The rotator cuff is composed of muscles and tendons that provide stability and facilitate movement in the shoulder. “The shoulder joint is more reliant on these muscles to function than many other joints because it’s a ball-and-socket joint with a very shallow socket, as compared to the hip, for example,” explains Dr. Scott Kaar, a SLUCare orthopedic surgeon and sports medicine specialist. “Over time, everyone gets wear and tear of the rotator cuff. It begins with inflammation or tendonitis, and progresses to rotator cuff partial tears and eventually full-thickness tears over many years.”

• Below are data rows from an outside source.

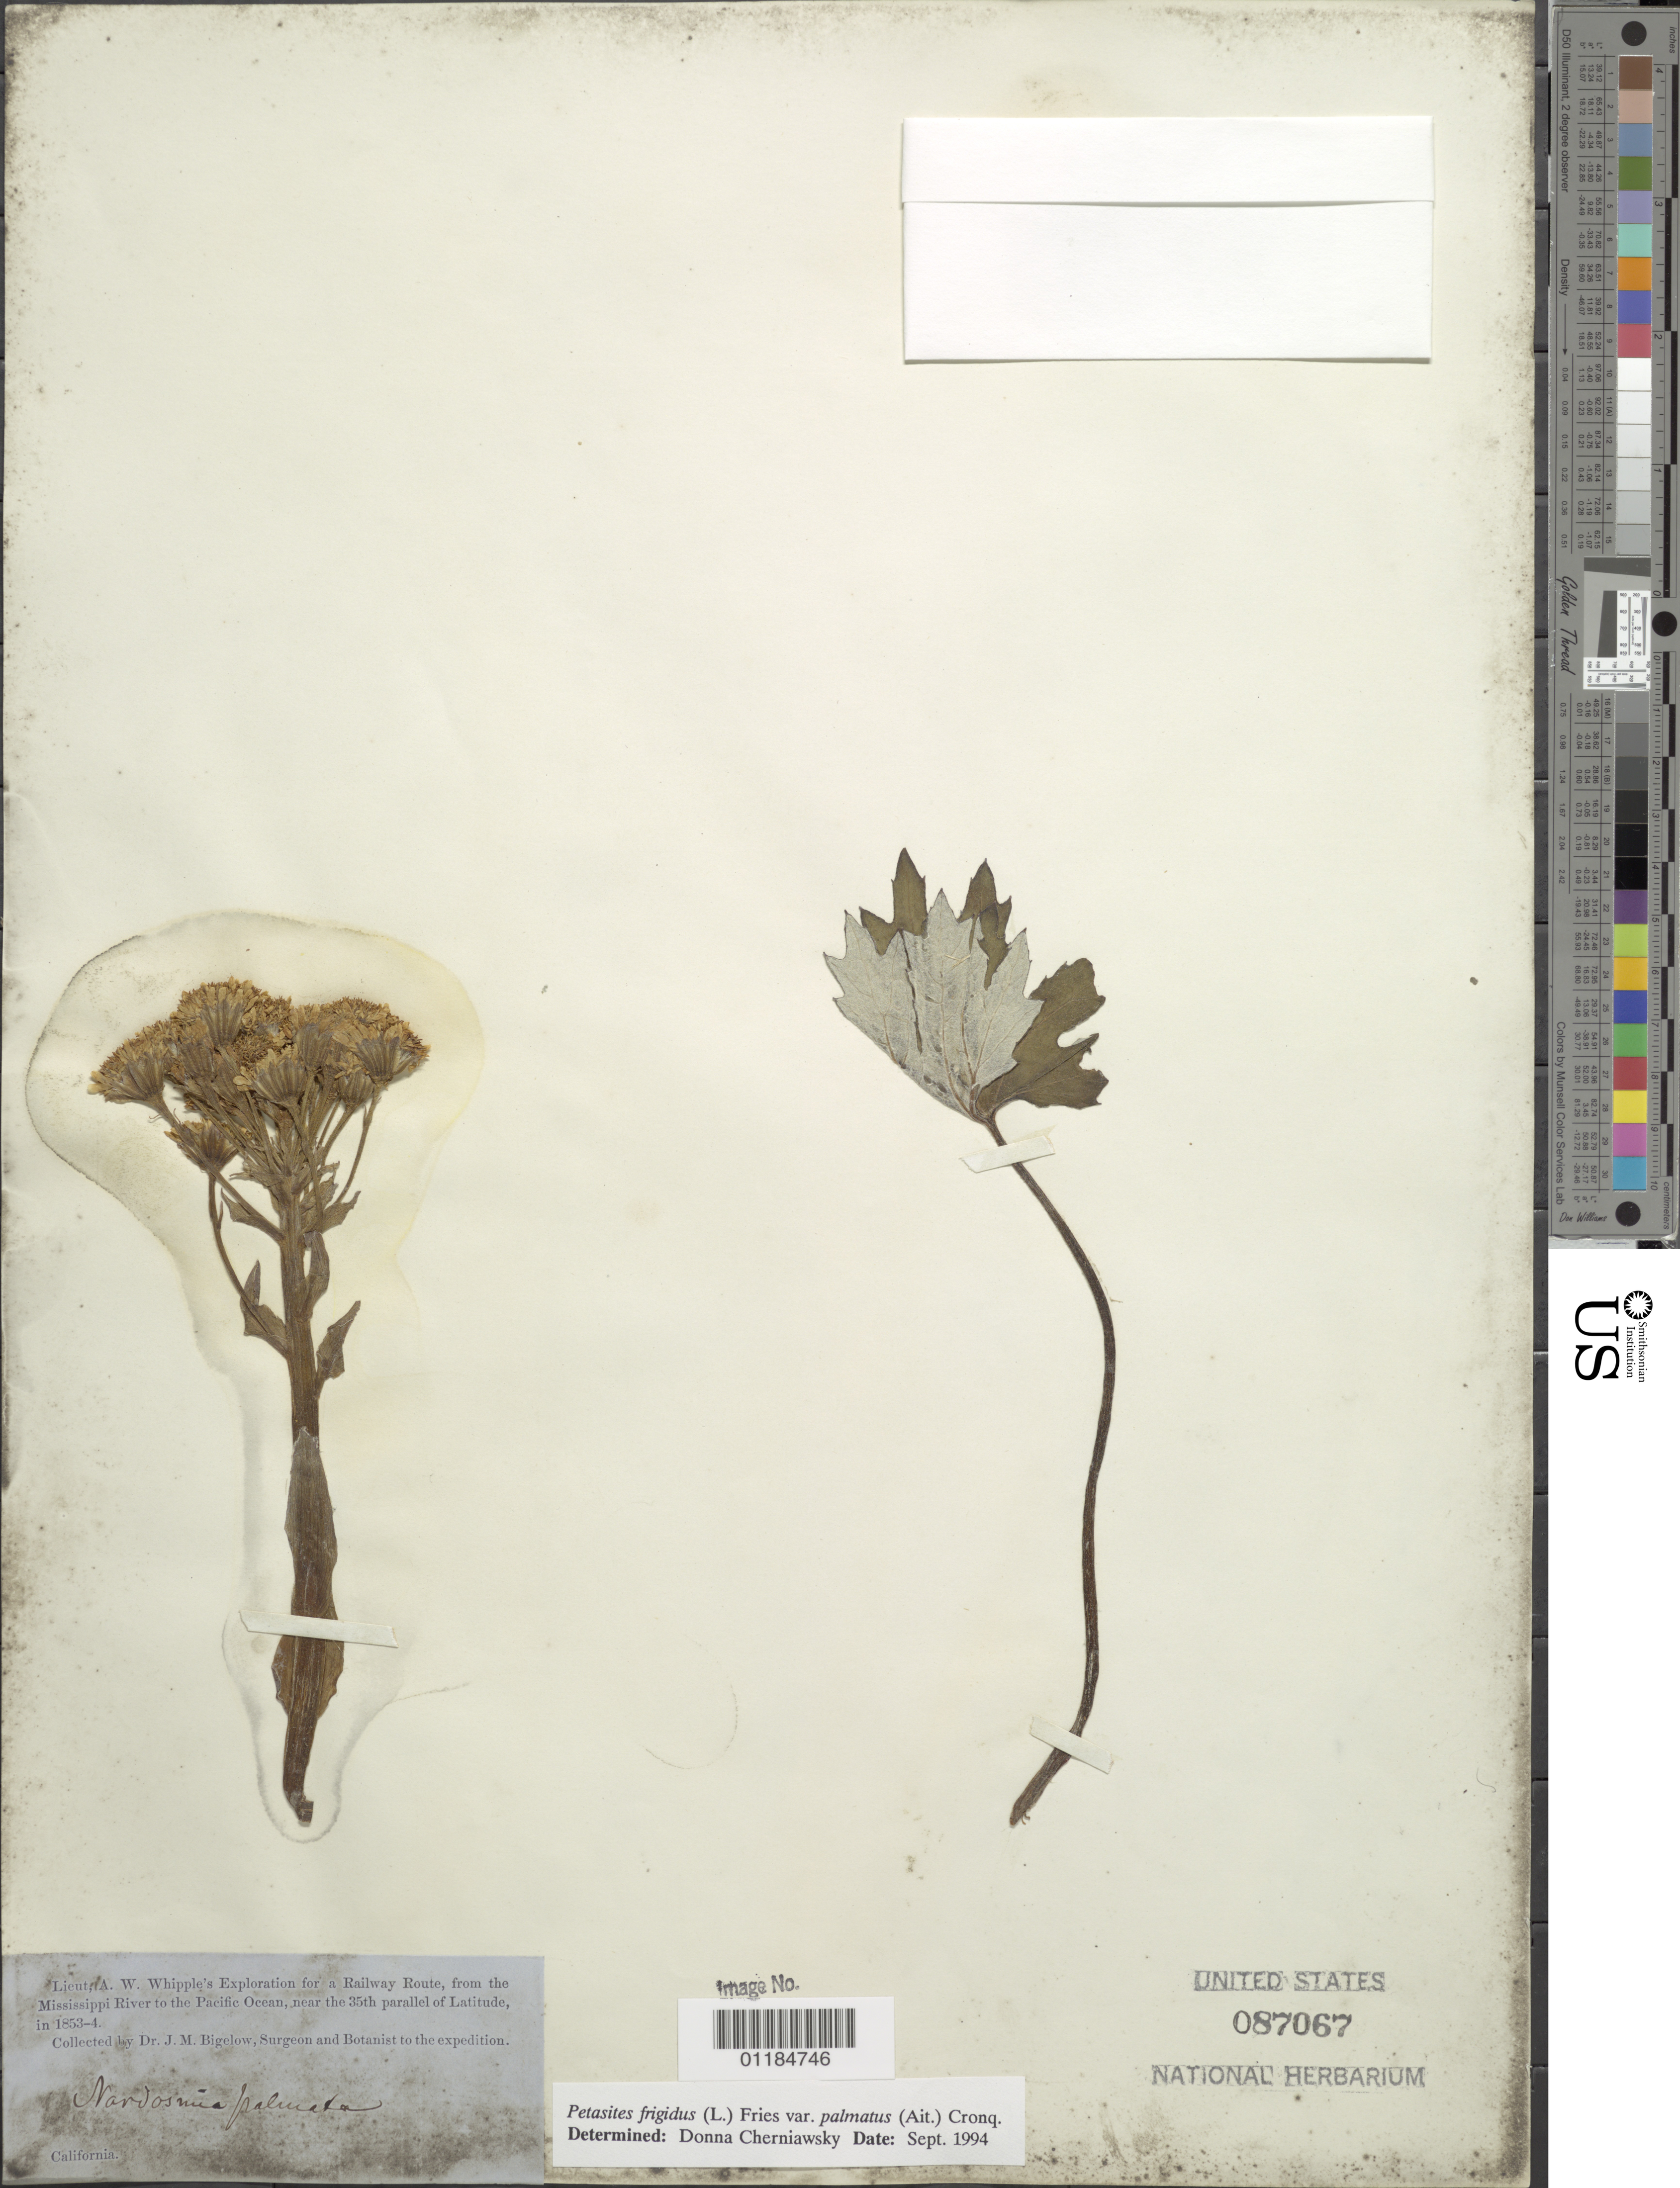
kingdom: Plantae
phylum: Tracheophyta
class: Magnoliopsida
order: Asterales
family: Asteraceae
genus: Petasites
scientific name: Petasites frigidus var. palmatus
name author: (Aiton) Cody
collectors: J. M. Bigelow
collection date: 1853/1854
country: United States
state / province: California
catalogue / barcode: US 87067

Many people have asymptomatic rotator cuff injuries that heal with time. However, more serious tears cause an aching pain in the shoulder and upper back that is made worse if the patient tries to elevate his or her arm. Many patients complain that the pain keeps them awake at night. Because symptoms may mimic other types of shoulder injuries or conditions, a physical exam is needed to diagnose rotator cuff injuries.
“Rotator cuff tears are not always a problem for patients. In fact, one study found that about 17 percent of asymptomatic people had rotator cuff tears found on imaging,” says Dr. Miho Tanaka, a Mercy orthopedic surgeon and associate team physician for the St. Louis Cardinals. Whether symptoms occur may have to do with inflammation in the shoulder and weakness of the surrounding muscles. Many people are able to compensate with other muscles and have almost full function and no pain despite the tear, she adds.
“For the most common tear types (non-traumatic tears that worsen over time), the goal of treatment is to treat the symptoms of pain and stiffness,” Kaar says. “If this can be achieved successfully with physical therapy exercises, cortisone injections, icing and medications, then that’s great. If those nonsurgical options don't work or stop working, then surgery becomes the next option.”
Rotator cuff surgery may be performed with an arthroscope, leaving only a tiny incision and speeding recovery. “There are theoretical advantages—less chance of infection and less muscle damage—with arthroscopic repair, though that hasn't really been documented in the research, so we can't say for sure if that's the case or not,” Kaar notes. Recovery involves keeping the arm in a sling for four to eight weeks followed by physical therapy to help strengthen the muscles and regain range of motion.
“Rotator cuff pain is very common in the general population, especially as the workforce ages,” Young notes. “If you experience pain with overhead work, weakness and night pain, it’s important to be evaluated by an orthopedic surgeon for further management.”